Please rewrite the records below with "CloudFront" replaced by "Amazon CloudFront" everywhere and everything else unchanged, leaving the pictures out of your answer.

"""

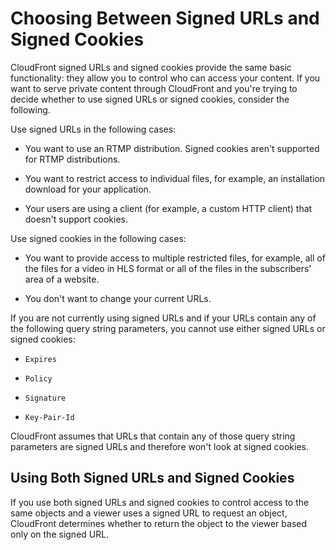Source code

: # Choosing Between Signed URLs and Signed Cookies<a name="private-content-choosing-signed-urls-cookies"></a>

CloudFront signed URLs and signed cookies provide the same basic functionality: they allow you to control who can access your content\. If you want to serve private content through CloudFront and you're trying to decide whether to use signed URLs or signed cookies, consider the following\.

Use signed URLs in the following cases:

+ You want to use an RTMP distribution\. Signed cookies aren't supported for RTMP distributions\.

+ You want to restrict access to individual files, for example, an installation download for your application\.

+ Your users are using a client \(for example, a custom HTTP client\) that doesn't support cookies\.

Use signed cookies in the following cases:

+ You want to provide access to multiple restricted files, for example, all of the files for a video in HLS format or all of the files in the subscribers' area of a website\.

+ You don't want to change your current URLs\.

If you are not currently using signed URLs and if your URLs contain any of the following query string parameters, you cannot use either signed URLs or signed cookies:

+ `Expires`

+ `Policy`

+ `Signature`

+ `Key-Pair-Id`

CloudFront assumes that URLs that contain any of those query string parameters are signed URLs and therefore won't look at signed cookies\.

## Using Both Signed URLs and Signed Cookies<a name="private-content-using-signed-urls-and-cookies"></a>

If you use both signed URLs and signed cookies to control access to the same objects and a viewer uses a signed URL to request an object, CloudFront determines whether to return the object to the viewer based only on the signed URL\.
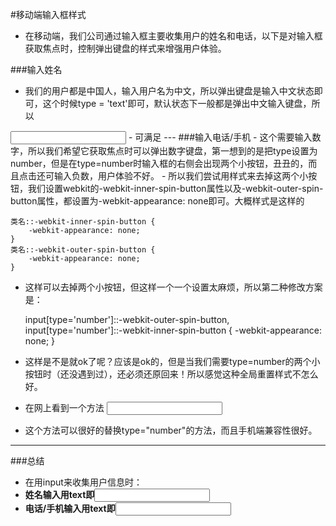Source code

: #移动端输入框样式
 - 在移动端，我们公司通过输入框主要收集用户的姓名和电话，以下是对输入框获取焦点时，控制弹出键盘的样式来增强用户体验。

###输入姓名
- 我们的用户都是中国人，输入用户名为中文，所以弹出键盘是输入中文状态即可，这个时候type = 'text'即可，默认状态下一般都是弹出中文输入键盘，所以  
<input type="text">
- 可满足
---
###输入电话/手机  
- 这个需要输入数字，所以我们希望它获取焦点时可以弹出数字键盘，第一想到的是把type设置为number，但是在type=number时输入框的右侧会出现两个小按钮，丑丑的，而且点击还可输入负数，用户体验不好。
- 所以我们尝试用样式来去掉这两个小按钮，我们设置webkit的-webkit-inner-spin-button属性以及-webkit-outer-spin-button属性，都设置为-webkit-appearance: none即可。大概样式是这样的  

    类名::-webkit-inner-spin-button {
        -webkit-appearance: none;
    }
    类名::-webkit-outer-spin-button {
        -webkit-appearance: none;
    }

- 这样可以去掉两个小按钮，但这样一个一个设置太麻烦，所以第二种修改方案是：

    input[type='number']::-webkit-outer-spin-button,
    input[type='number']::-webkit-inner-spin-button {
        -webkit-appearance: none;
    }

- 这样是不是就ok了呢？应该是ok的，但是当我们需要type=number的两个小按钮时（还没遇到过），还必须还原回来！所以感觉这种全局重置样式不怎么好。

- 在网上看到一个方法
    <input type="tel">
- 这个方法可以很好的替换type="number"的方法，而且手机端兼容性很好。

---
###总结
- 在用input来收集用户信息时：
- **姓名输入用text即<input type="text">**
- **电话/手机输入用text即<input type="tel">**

"""

Response to the exercise:
Source code

: # Choosing Between Signed URLs and Signed Cookies<a name="private-content-choosing-signed-urls-cookies"></a>

Amazon CloudFront signed URLs and signed cookies provide the same basic functionality: they allow you to control who can access your content\. If you want to serve private content through Amazon CloudFront and you're trying to decide whether to use signed URLs or signed cookies, consider the following\.

Use signed URLs in the following cases:

+ You want to use an RTMP distribution\. Signed cookies aren't supported for RTMP distributions\.

+ You want to restrict access to individual files, for example, an installation download for your application\.

+ Your users are using a client \(for example, a custom HTTP client\) that doesn't support cookies\.

Use signed cookies in the following cases:

+ You want to provide access to multiple restricted files, for example, all of the files for a video in HLS format or all of the files in the subscribers' area of a website\.

+ You don't want to change your current URLs\.

If you are not currently using signed URLs and if your URLs contain any of the following query string parameters, you cannot use either signed URLs or signed cookies:

+ `Expires`

+ `Policy`

+ `Signature`

+ `Key-Pair-Id`

Amazon CloudFront assumes that URLs that contain any of those query string parameters are signed URLs and therefore won't look at signed cookies\.

## Using Both Signed URLs and Signed Cookies<a name="private-content-using-signed-urls-and-cookies"></a>

If you use both signed URLs and signed cookies to control access to the same objects and a viewer uses a signed URL to request an object, Amazon CloudFront determines whether to return the object to the viewer based only on the signed URL\.
Source code

: #移动端输入框样式
 - 在移动端，我们公司通过输入框主要收集用户的姓名和电话，以下是对输入框获取焦点时，控制弹出键盘的样式来增强用户体验。

###输入姓名
- 我们的用户都是中国人，输入用户名为中文，所以弹出键盘是输入中文状态即可，这个时候type = 'text'即可，默认状态下一般都是弹出中文输入键盘，所以  
<input type="text">
- 可满足
---
###输入电话/手机  
- 这个需要输入数字，所以我们希望它获取焦点时可以弹出数字键盘，第一想到的是把type设置为number，但是在type=number时输入框的右侧会出现两个小按钮，丑丑的，而且点击还可输入负数，用户体验不好。
- 所以我们尝试用样式来去掉这两个小按钮，我们设置webkit的-webkit-inner-spin-button属性以及-webkit-outer-spin-button属性，都设置为-webkit-appearance: none即可。大概样式是这样的  

    类名::-webkit-inner-spin-button {
        -webkit-appearance: none;
    }
    类名::-webkit-outer-spin-button {
        -webkit-appearance: none;
    }

- 这样可以去掉两个小按钮，但这样一个一个设置太麻烦，所以第二种修改方案是：

    input[type='number']::-webkit-outer-spin-button,
    input[type='number']::-webkit-inner-spin-button {
        -webkit-appearance: none;
    }

- 这样是不是就ok了呢？应该是ok的，但是当我们需要type=number的两个小按钮时（还没遇到过），还必须还原回来！所以感觉这种全局重置样式不怎么好。

- 在网上看到一个方法
    <input type="tel">
- 这个方法可以很好的替换type="number"的方法，而且手机端兼容性很好。

---
###总结
- 在用input来收集用户信息时：
- **姓名输入用text即<input type="text">**
- **电话/手机输入用text即<input type="tel">**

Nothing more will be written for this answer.